Yudi Latif
Yudi Latif

Oleh: Yudi Latif

Jakarta, aktual.com – Saudaraku, shaum berarti penenangan, seperti angin ribut yang mendadak lirih, seperti kuda liar yang sontak jinak.

Ramadhan berarti peranggasan, seperti dedaunan rontok di musim gugur, seperti gumpalan lemak yang terbakar olah raga.

Inilah momen hibernasi, saat gajah menuju gua peristirahatan, elang pulang ke sarang, buaya gurun menyelam ke dalam pasir, orang-orang belajar mati dengan semedi menahan diri dari gravitasi syahwat bumi.

Bulan suci adalah momen hening pengosongan diri untuk bisa menjangkau “titik tak terlihat” (the blind spot) sebagai pusat elan vital di kedalaman diri yang terbenam di belam rutinitas keramaian dan perburuan hidup.

Dengan keheningan puasa kita biarkan kedirian menyatu dengan pusat diri dan semesta raya. Segala sesuatu seakan bergerak lambat. Kita merasakan keheningan seraya hadir dan mengalir (flow) dalam semesta kekinian; bergerak dari aliran masa lalu dan terhubung dengan arus kehadiran kebaruan. Kita terhubung dengan sesuatu yang lebih besar dari diri sendiri. Dengan begitu, kita bisa mengaktifkan kemampuan mendengar secara produktif (generative listening), yang sanggup mendengar dan belajar memahami masa depan.

Dengan mengalami hal itu, kita bisa mengatasi berbagai kecemasan dan ketakutan (fear) seraya bersedia mengucapakan “selamat tinggal” (letting go) terhadap kebiasaan dan pengetahuan masa lalu; dan “selamat datang ” (letting come) bagi pengetahuan, kebenaran, dan perubahan baru. Inilah momen keterbukaan kehendak (open will).

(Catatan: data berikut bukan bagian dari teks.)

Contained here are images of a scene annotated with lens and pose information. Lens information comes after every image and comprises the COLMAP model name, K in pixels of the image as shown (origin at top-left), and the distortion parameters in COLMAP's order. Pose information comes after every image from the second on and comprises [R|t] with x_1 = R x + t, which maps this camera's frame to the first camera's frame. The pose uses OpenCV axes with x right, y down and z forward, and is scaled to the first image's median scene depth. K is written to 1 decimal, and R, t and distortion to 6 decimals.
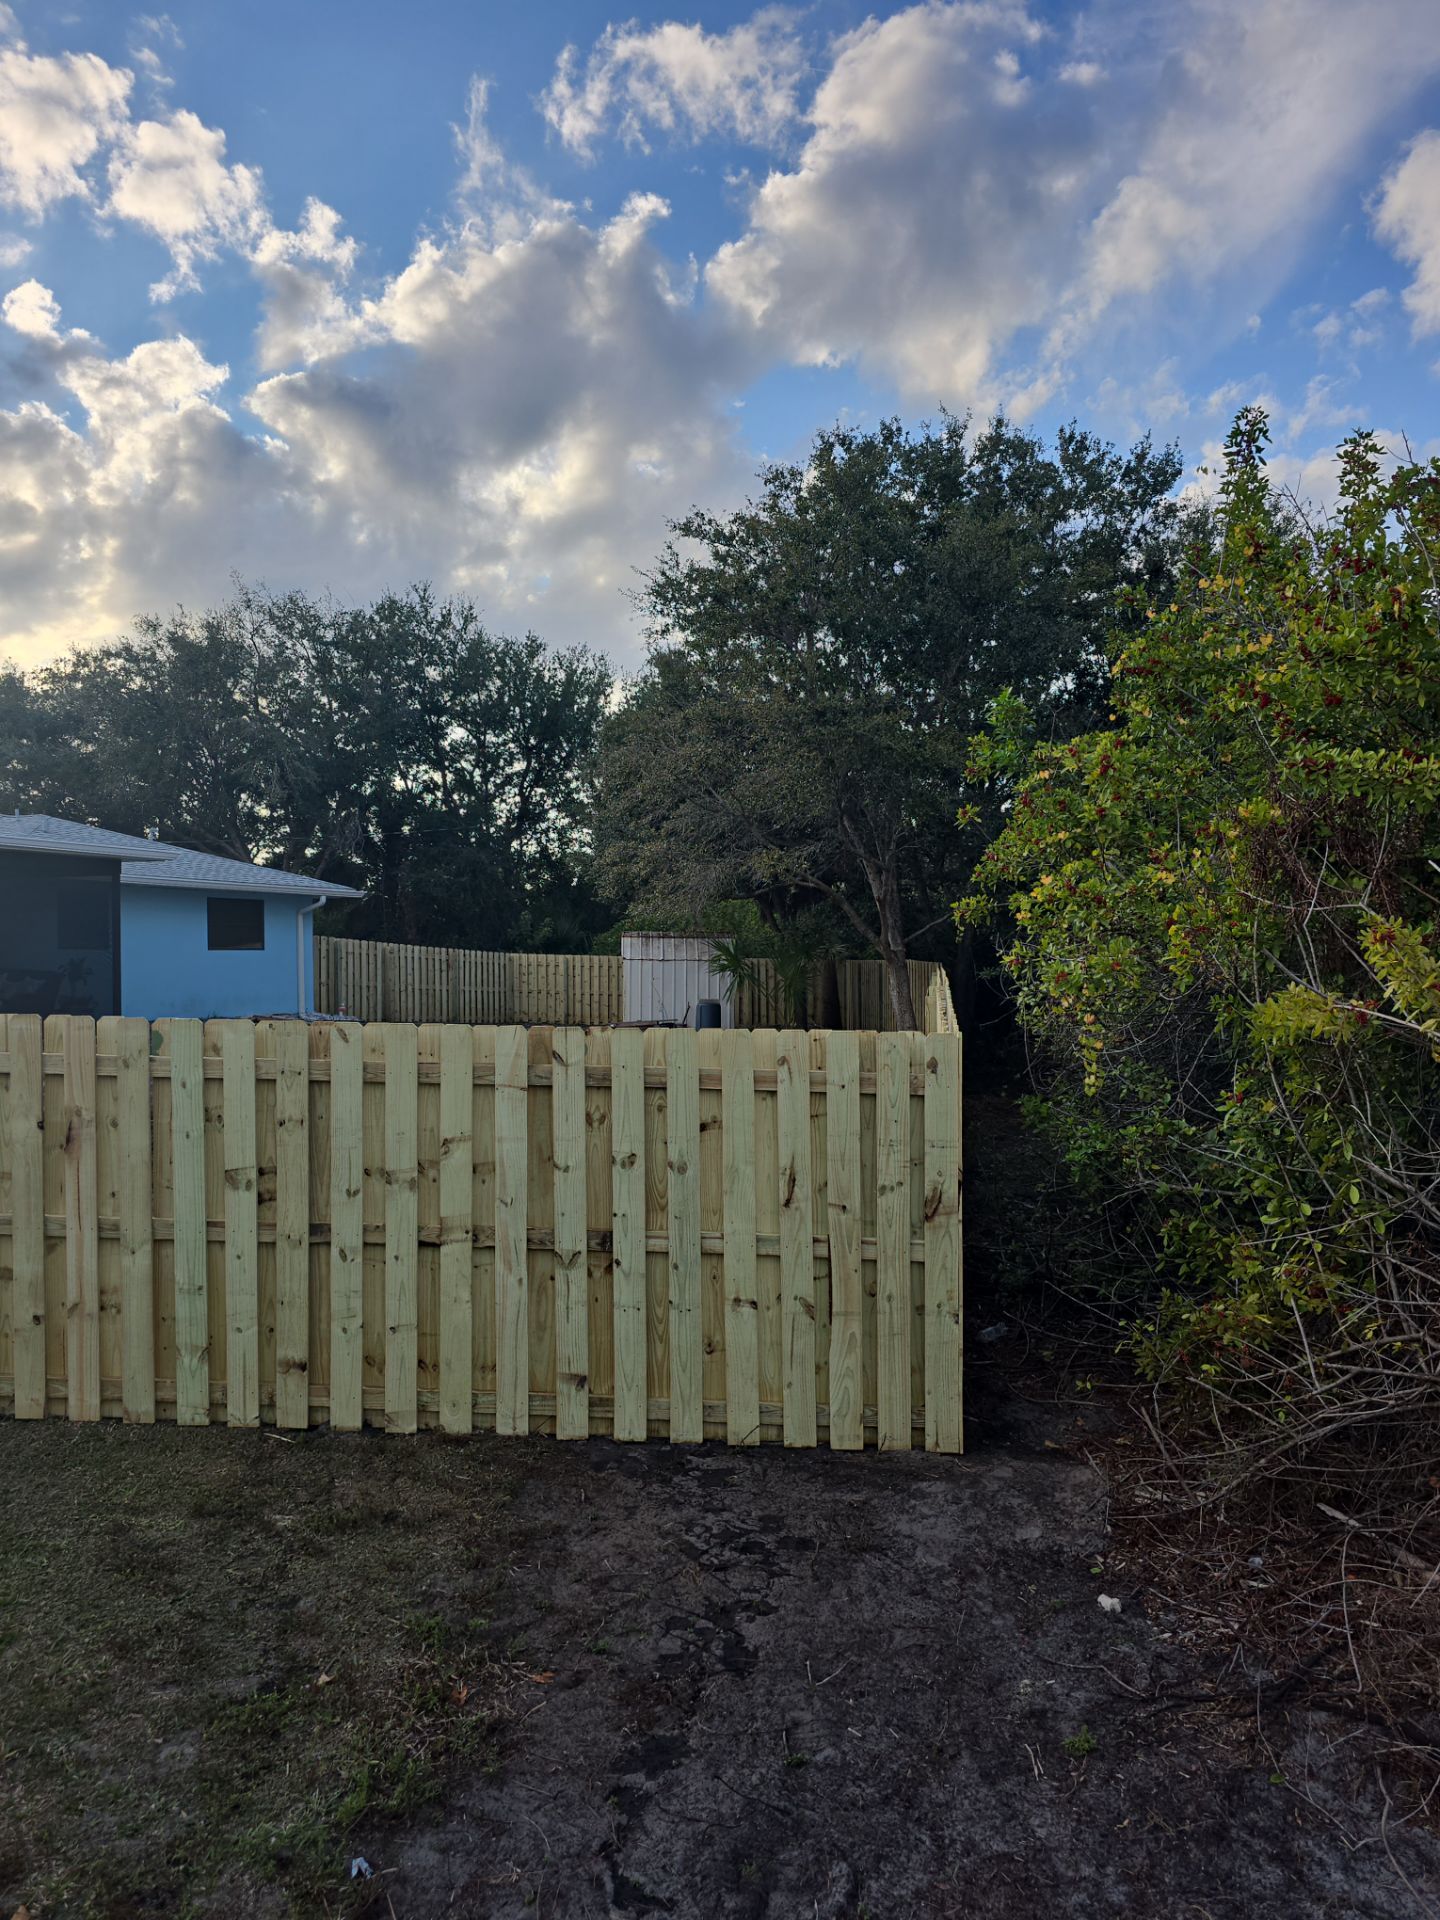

Kesanggupan membuka kehendak ini berkaitan dengan kemampuan mengakses kedirian (self) dan tujuan (purpose) sejati. Tipe kecerdasan ini kerap disebut sebagai “intention” atau “spiritual intelligence”.

Lewat keterbukaan kehendak, kita dapat memasuki dunia baru dengan semangat restoratif, korektif dan rejuvenatif. Kebiadaban diperadabkan, keserakahan diugaharikan, kezaliman disusilakan, kebencian didamaikan, keletihan disegarkan, kejumudan dicerahkan, kepengapan dilapangkan.

Manusia menjalani olah batin demi kembali menuju fitrah kesucian, memulihkan kehanifan yang menggandrungi kebenaran- kebaikan, keihsanan yang menguatkan integritas dan keadilan, kerahmatan yg menumbuhkan kasih sayang pada setiap makhluk.